▶ **Your objective**
Each line of the listing, apart from the pictures, is to be printed exactly.

▶ **Dataset extract**
──────────────────────────────

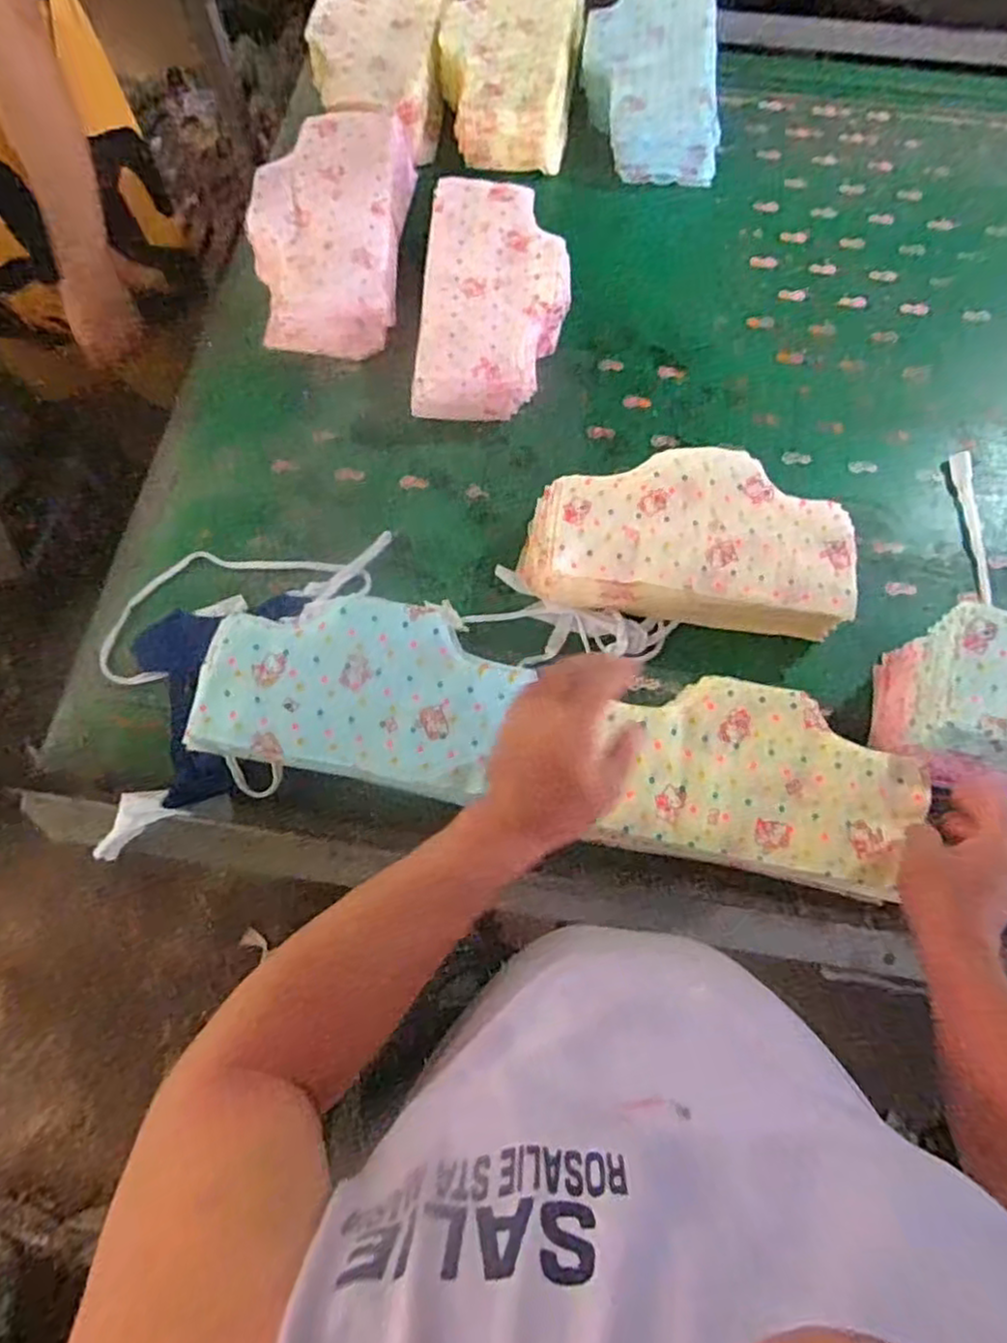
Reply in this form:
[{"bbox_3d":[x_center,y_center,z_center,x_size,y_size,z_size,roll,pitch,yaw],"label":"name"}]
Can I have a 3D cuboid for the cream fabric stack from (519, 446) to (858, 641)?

──────────────────────────────

▶ **Result**
Reply in this form:
[{"bbox_3d":[x_center,y_center,z_center,x_size,y_size,z_size,roll,pitch,yaw],"label":"name"}]
Can I have a 3D cuboid for the cream fabric stack from (519, 446) to (858, 641)?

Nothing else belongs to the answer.